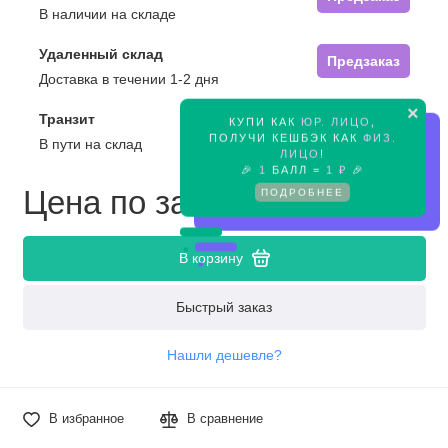
В наличии на складе
Удаленный склад
Предзаказ
Доставка в течении 1-2 дня
×
Транзит
КУПИ КАК
ЮР. ЛИЦО
,
Предзаказ
ПОЛУЧИ КЕШБЭК КАК
ФИЗ.
В пути на склад
ЛИЦО
!
🎉
1
БАЛЛ =
1 ₽
🎉
Цена по запросу
ПОДРОБНЕЕ
В корзину
Быстрый заказ
Нашли дешевле?
В избранное
В сравнение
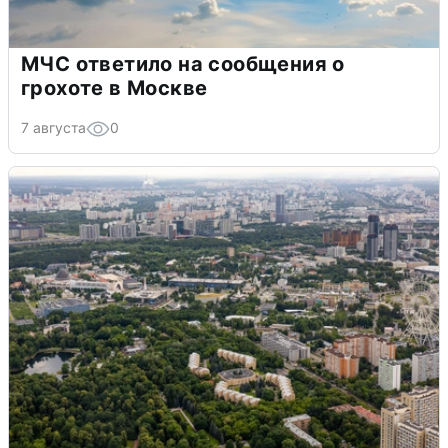
МЧС ответило на сообщения о
грохоте в Москве
7 августа
0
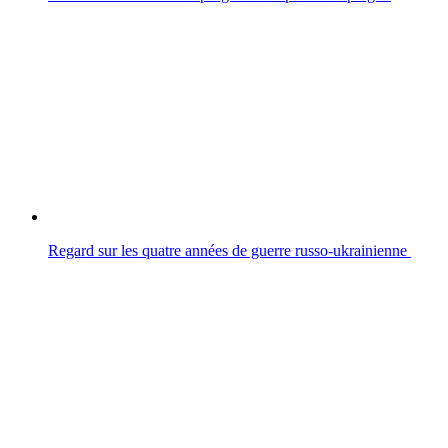
Regard sur les quatre années de guerre russo-ukrainienne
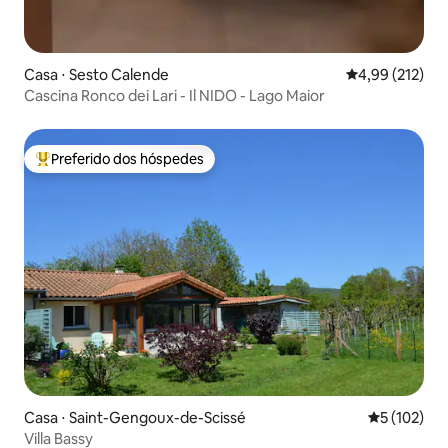
Casa ⋅ Sesto Calende
4,99 de uma av
4,99 (212)
Cascina Ronco dei Lari - Il NIDO - Lago Maior
Preferido dos hóspedes
Entre os melhores preferidos dos hóspedes
Casa ⋅ Saint-Gengoux-de-Scissé
5 de uma av
5 (102)
Villa Bassy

==============================

Work request: Would you please print out all the records above exactly, minus any pictures?

The completed task:
В наличии на складе
Удаленный склад
Предзаказ
Доставка в течении 1-2 дня
×
Транзит
КУПИ КАК
ЮР. ЛИЦО
,
Предзаказ
ПОЛУЧИ КЕШБЭК КАК
ФИЗ.
В пути на склад
ЛИЦО
!
🎉
1
БАЛЛ =
1 ₽
🎉
Цена по запросу
ПОДРОБНЕЕ
В корзину
Быстрый заказ
Нашли дешевле?
В избранное
В сравнение
МЧС ответило на сообщения о
грохоте в Москве
7 августа
0
Regard sur les quatre années de guerre russo-ukrainienne
Casa ⋅ Sesto Calende
4,99 de uma av
4,99 (212)
Cascina Ronco dei Lari - Il NIDO - Lago Maior
Preferido dos hóspedes
Entre os melhores preferidos dos hóspedes
Casa ⋅ Saint-Gengoux-de-Scissé
5 de uma av
5 (102)
Villa Bassy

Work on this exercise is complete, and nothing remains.